We Must Break The Back Of Summer, Brothers
Brothers! Merely walking from my apartment to the subway has felled me with a most grievous stroke from the sun’s blazing hand. The Dolorous Finger of Auguste — the treacherous pommel of Ƿēodmōnaþ, the brown-breath’d thrust of the Grass Month — has laid waste to the beauty of my perfect knightheart and knightbody, and I am struck all over with swooning and great dole. I am passing heavy, yes exceeding heavy in calefaction and grief. Brothers, we must gather together and break the seething spine of summer! We must wrest Sirius the Scorcher from his minatory pursuit of Great Orion across the heavens, must check his course and wrest him down from the sky before his ascension is achieved, lest he breathe fevers and aching miasmas over the brows of men for ever.
Sirius! Dog-star, yes, but faithful never, who passes in hateful heat over the heads of true knights, stifling the artichoke-flower and heaving clouds of grasshoppers into the dust, trading crops for the shrill and wearing song, parching the hearts of women and the throats of men. Sirius, who blights the flesh of trees and spoils riverbeds and strikes thirsty to wrest the sweetness out of the very earth, who kindles a fire at the back of the tongue and boils the languid Sea, who blights the ports with ravenous infections and worries wounds, chasing the healing wand of Asclepius from stifled cities, who wastes the moon til she drips sweating-sickness from her very horn!
It is too hot, my gentle brothers-in-arms! I say again that it is too hot, and we must alight our own counter-wakefires of clean wood and clean bones, to drive out the benighted heats of this new and dog-demented sun! Garnish the counter-fire with green birch and white flowers, with long fennel and cooling strips of mint; heap upon it the costliest bracelets and most delicate of love-tokens, and also lamps of glass and branches of iron, the pale blossom of the fern-in-bloom, also singed earth from last year’s Twelfth-Night fire, for the new sun birthed in that festival was no true son at all, but a perfidious and hateful ember of the deadly Sol Invictus, who drove madness into the minds of the final gibbering cult-kings who tore Rome apart with blister-white and scalding teeth! A great mad boar charges across the solar vault of heaven with live and glowing coals in his champing mouth – we must pull him down or be buried under iron and ash! Seethe new wine and olives over the fire, and the seed-pods of last year’s wheat, to purify the flames, and lay over them foxgloves and the dog-rose, to reverse the evil-greening of this swollen, cankerous May-Day! Outside feels like a cat’s mouth and hot poison and nothing is any good at all, not even a little bit!
Only the full force of knighthood can break the back of this overvaulted, overgrown, overfleshed summer now — quickly, brothers, while birds drop dazed and dizzy out of bleached tree-tops, while the sweating clocks still keep cucumber-time, before the steaming, fetid swamp-winds of the bad summer throttle autumn in its cradle, before la morte-saison eats the calendar altogether, rots the cool heart of night forever, birthing snake-woe, sowing a boiling, listless harvest.

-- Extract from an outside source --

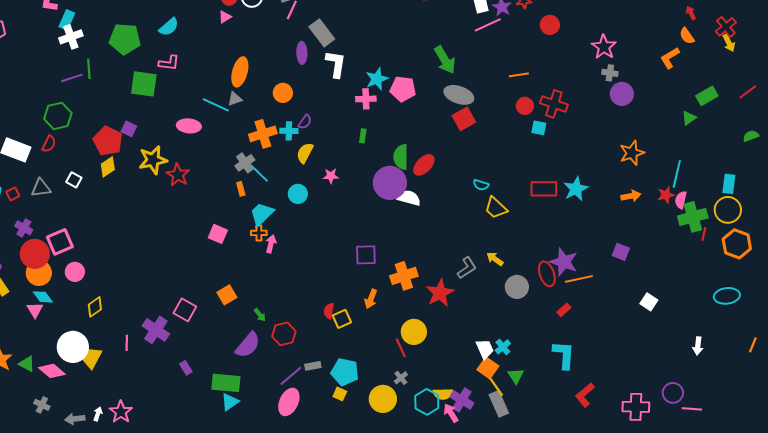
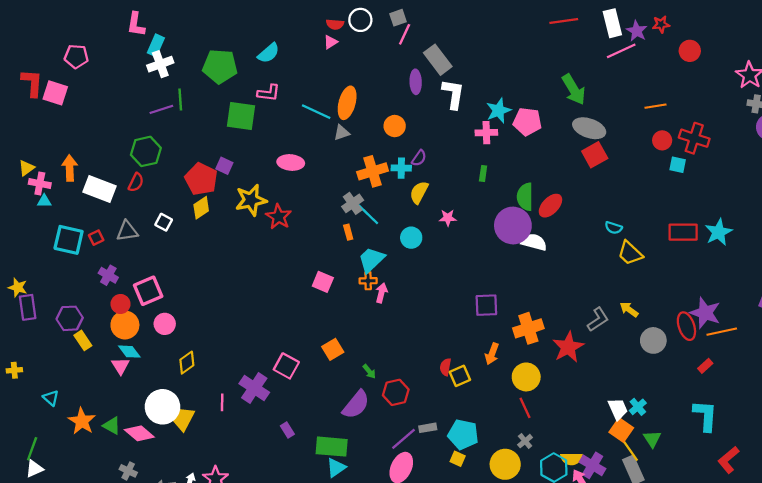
cyan line: (216, 105) -> (316, 112), moved
red circle: (35, 254) -> (120, 304), size x0.6
yellow circle: (414, 332) -> (526, 377), moved

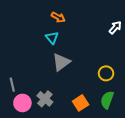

Light the counter-fires and offer nine head of each type of living creature; hang the drained bodies in the sacred grove and slake the ground’s heat-thirst with gobbets of blood. Should this fail to split the backbone of this loathsome August, unbury the honored dead and display the best corpses for to feed the hungry honeyglass sky. If seventy-two sacrifices are offered but fail to dwindle the heat, offer next the oxen; if the oxen fail to check it, offer men; if man-flesh displeases, offer kings! Brazen the altars with the ruddy gore! Let the ox-priests spread restful shadows with steady, blood-cooled arms — choke the overheated gods with such a superfluity of meat that the next thousand thousand years of earth will waft with vegetable breezes! Harvest kings, or be harvested else! It’s just too goddamn hot out, boys, and we must drive it out, sake and soke, toll and team, infangthief and all, or else spoil in the fields like old hay!